This was according to Prof Johan Willemse, Dr Dirk Strydom and Manfred Venter from the Department of Agricultural Economics at the University of the Free State.
They jointly released a paper that discusses the implications of the drought on the economy, agricultural markets, food processors, input suppliers and consumers.
The industry is faced with numerous dilemmas, the latest being President Zuma’s unwarranted firing of finance minister Nhlanhla Nene.
This caused the rand to decline sharply as developed economies withdrew capital from South Africa. The depreciation of the rand increased white maize prices to a record level of close to R4 000/t.
The economists warn that farmers and the broader agriculture sector will struggle to recover from the combined impact of the latest interest rate hike, exchange rate depletion, and the multi-year drought.
The effect of a severe sub-optimal crop will be felt throughout the value chain into 2016 and beyond.
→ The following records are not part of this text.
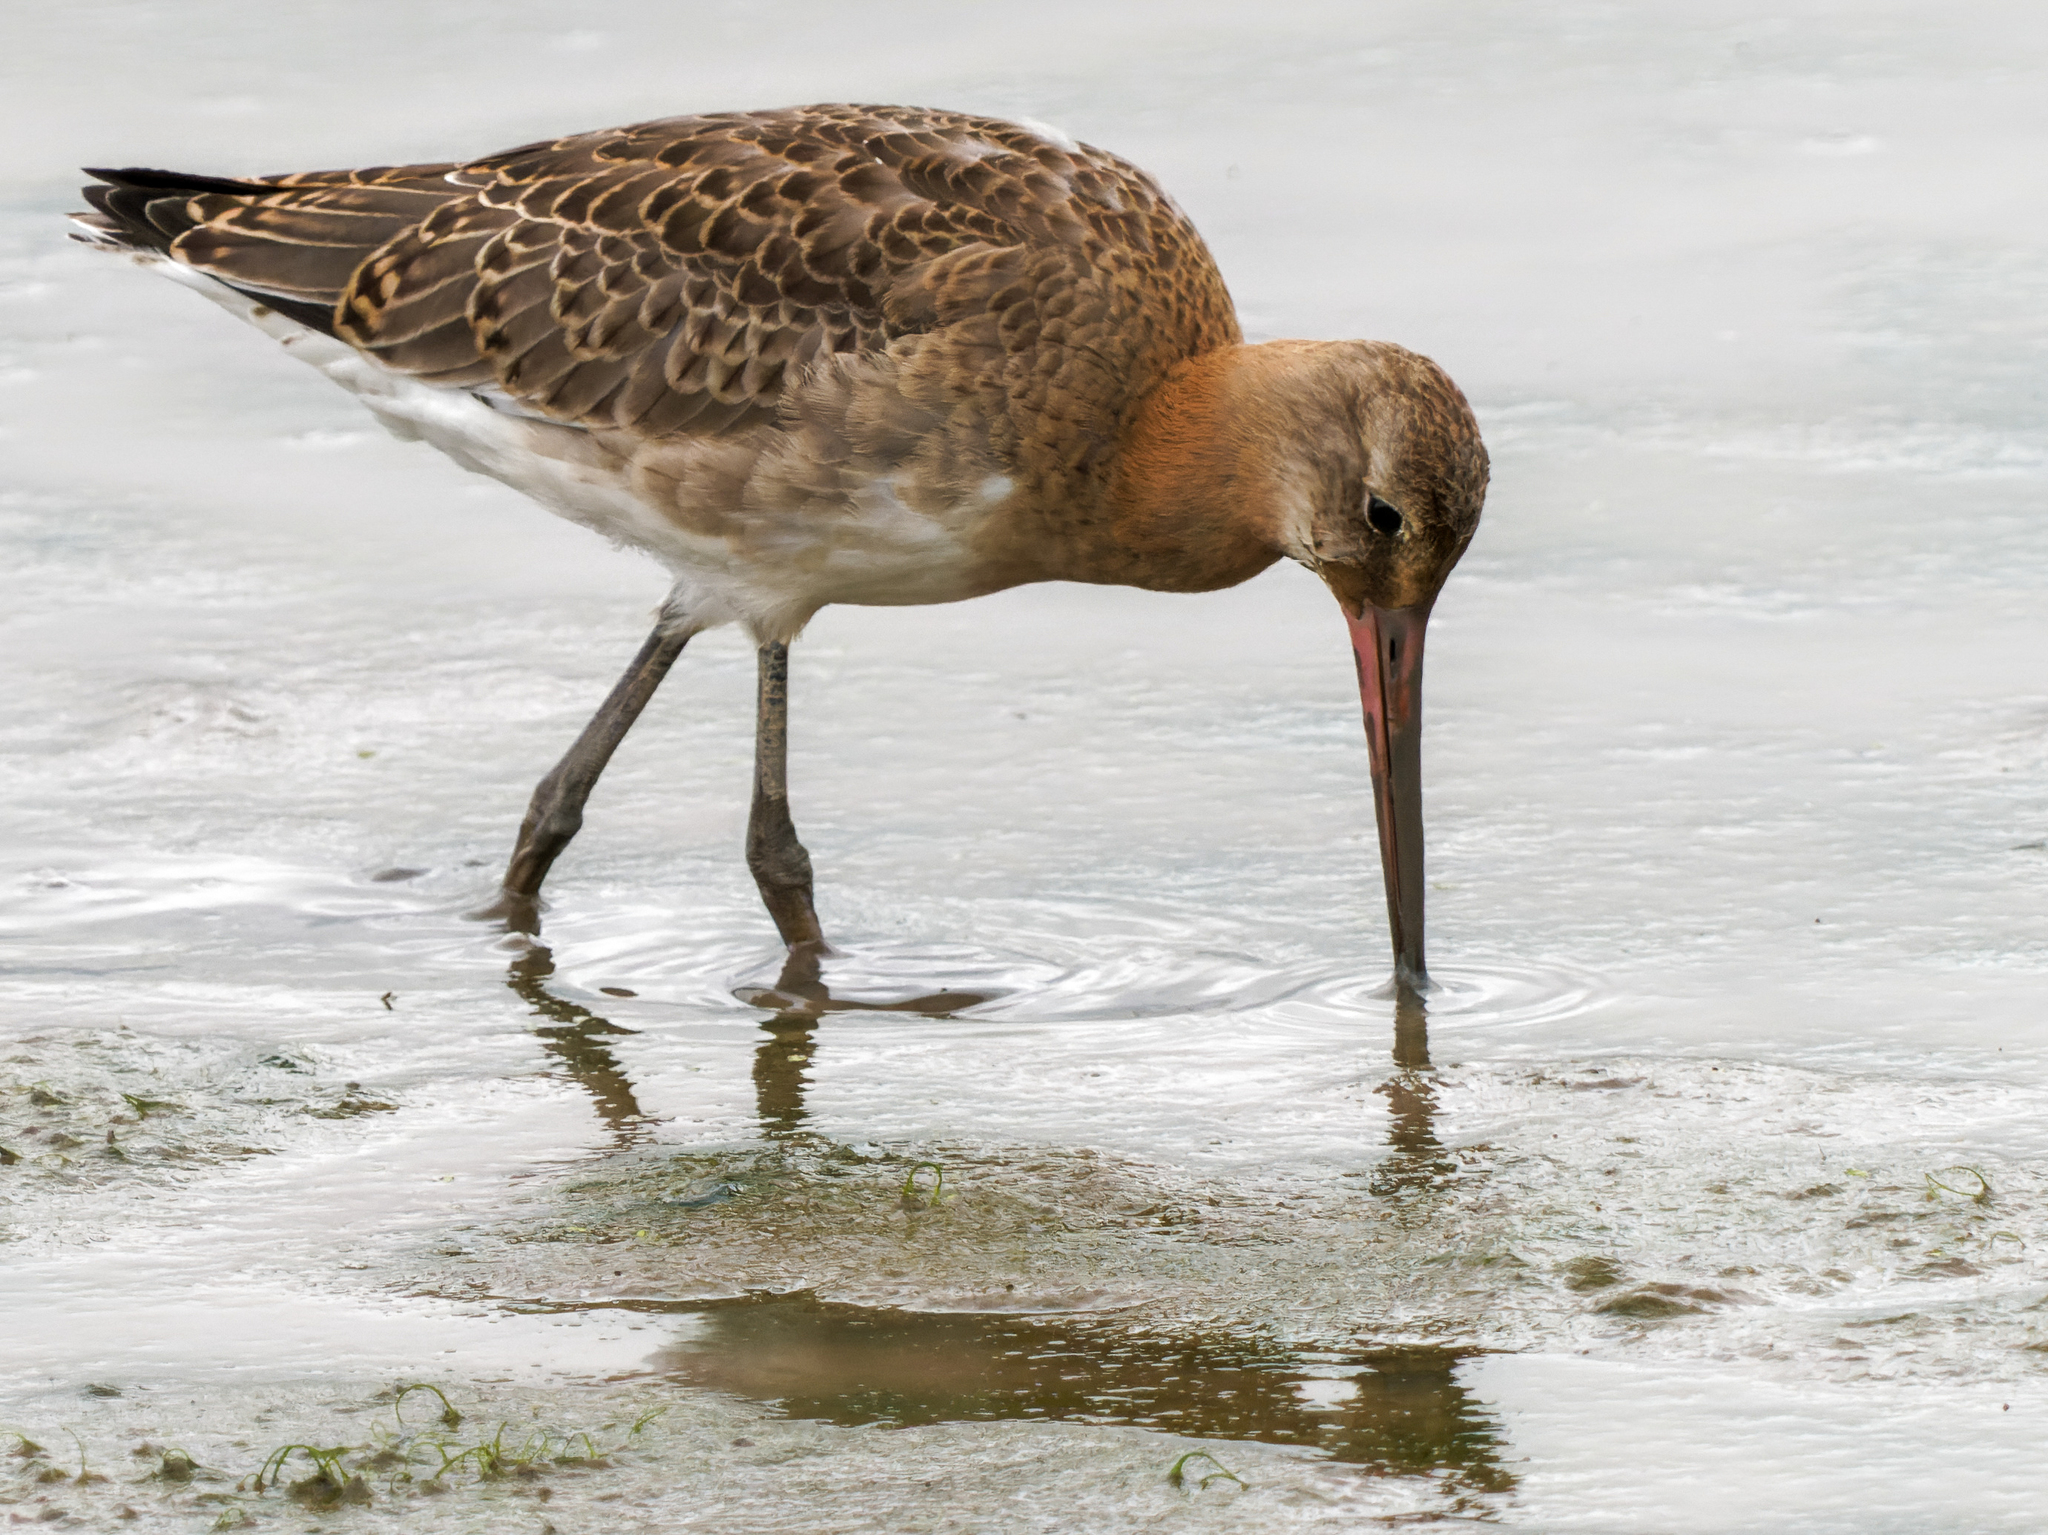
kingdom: Animalia
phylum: Chordata
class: Aves
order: Charadriiformes
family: Scolopacidae
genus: Limosa
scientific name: Limosa limosa
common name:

The absence of ‘safety nets’ would further contribute to the sector’s poor performance.
During drought years farmers have to use their personal capital reserves as collateral for additional borrowing and to absorb losses. Many farmers now find themselves in a situation where they have depleted their resources.
This forces them to make use of credit to finance production costs for the new season.
The future of many livestock producers also hangs in the balance. Farmers are purchasing animal feed at high prices just to get their animals market ready. However, as many producers are already struggling financially, emergency selling and slaughtering are pushing down farm gate prices.